### Work instruction 1
Answer these questions using the golf fundraiser post, one answer per line:
(a) At which golf course will the tournament be held?
(b) What prize goes to anyone who hits a hole in one?
(c) Which rescue group does the tournament benefit?
### Work instruction 2
Write the next part of the golf fundraiser post, picking up after its final sentence.
===== Document text
# Golf For Goldens-October 6, Benefits Sunshine Goldens



## Brinkleysmom (Dec 17, 2005)

Okay, everyone, the date has been set, the course has been reserved and the time is set for tee off at nine.
Golf For Goldens will take place at Western Turnpike Golf Course on Saturday, October 6. Tee off time for the first tee off time will be at 9am.
There will be a nice lunch at the turn after the first nine and a wonderful dinner at the Pavilion after the eighteen. There will be a silent auction.
Also there will be prizes for the closest to the pin, longest drive and the winning foursome.
Also, if someone hits a hole in one, they will go home with a 2008 Hummer. I was trying to get Harley Davidson to donate but they said see them next year. LOL!!!
If anyone wants more information PM me or email me. 
This golf tournament is being done by Ryleys Run to benefit Sunshine Golden Retriever Rescue. So come on out and play. Get a foursome together and come on out. It will be a wonderful day. Nutro and Purina are already on board as sponsors for a tee. Nutro is setting up their booth as well. Camp Bow Wow will be there as will Little Paws Treats Bakery.
==========
===== Raw data
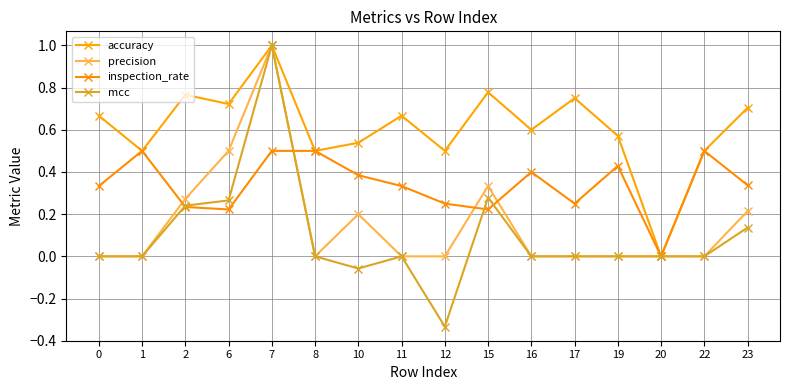

What is the sum of all inspection_rate values?

5.4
==========
### Answer area 1
(a) Western Turnpike Golf Course
(b) A 2008 Hummer
(c) Sunshine Golden Retriever Rescue

### Answer area 2
So come on out. Its a worth cause for a worthy rescue.


----------



## GoldenJoyx'stwo (Feb 25, 2007)

Oh boy, this means I have to get up early...

I'll pass this on to Sarah at work Donna. She has a group of golfers who might be interested. You never know!


----------



## Maggies mom (Jan 6, 2006)

Sounds like a great benefit..........


----------



## Brinkleysmom (Dec 17, 2005)

Kimm said:


> Oh boy, this means I have to get up early...
> 
> I'll pass this on to Sarah at work Donna. She has a group of golfers who might be interested. You never know!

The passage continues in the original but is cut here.